12/31/2007

 By: Ed Roberts

NCUA followed-up its 2006 report on how credit unions serve their members with a series of meetings around the country to see how the federal regulator might respond to its findings.

The NCUA Outreach Task Force conducted a series of six meetings across the country throughout 2007 and received input from a broad cross-section of the credit union industry, as well as others interested in issues connected to financial services in disadvantaged communities. Now, NCUA is engaged in analyzing and compiling the results of this active two-way dialogue, and is expecting to issue its conclusions in early 2008.

The agency’s Member Service Assessment Pilot, issued in November 2006, was conducted in response to concerns in Congress that credit unions may not be serving their low- and moderate-income members as well as they were meant to. The concerns were created by the banking lobby, which convinced the congressional tax-writing House Ways and Means Committee to hold a hearing on the credit union tax exemption. The hearing found no evidence to challenge the tax exemption, but served as a warning, of sorts, to credit unions.

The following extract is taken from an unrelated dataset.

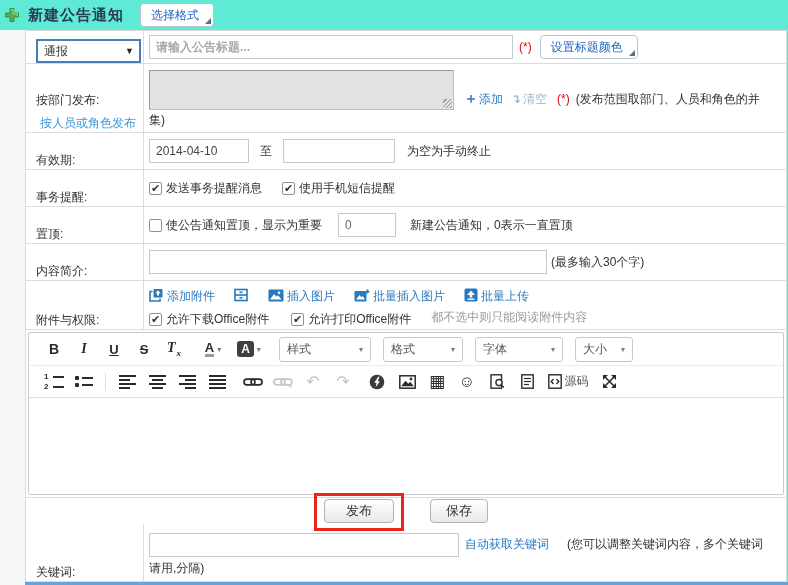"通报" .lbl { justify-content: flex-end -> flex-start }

Concerns raised in recent years by the government auditor, the General Accountability Office, and several private groups, like the Woodstock Institute and the National Community Reinvestment Coalition, were that as credit unions continue to grow into mainstream financial institutions much of their service has shifted towards upper income members. But all of the studies concluded that data was sparse and more study needed to be conducted. That was why NCUA conducted its own study. The NCUA study concluded that the make-up of the nation’s CUs is overwhelmingly derived from low- and moderate-income Americans. The study also found that credit unions overwhelmingly offered low-cost services of some kind, with more than 80% of those offering checking, ATMs and bill payment services for free.

Still, NCUA and the CU lobby continues to emphasize the CU focus in an effort to justify the continuance of the federal tax exemption, a bargain many in Congress see as necessary.

During the six task force meetings the topics discussed included: programs and processes to encourage outreach to underserved communities; value of low-income designation; and data collection on member income and executive compensation.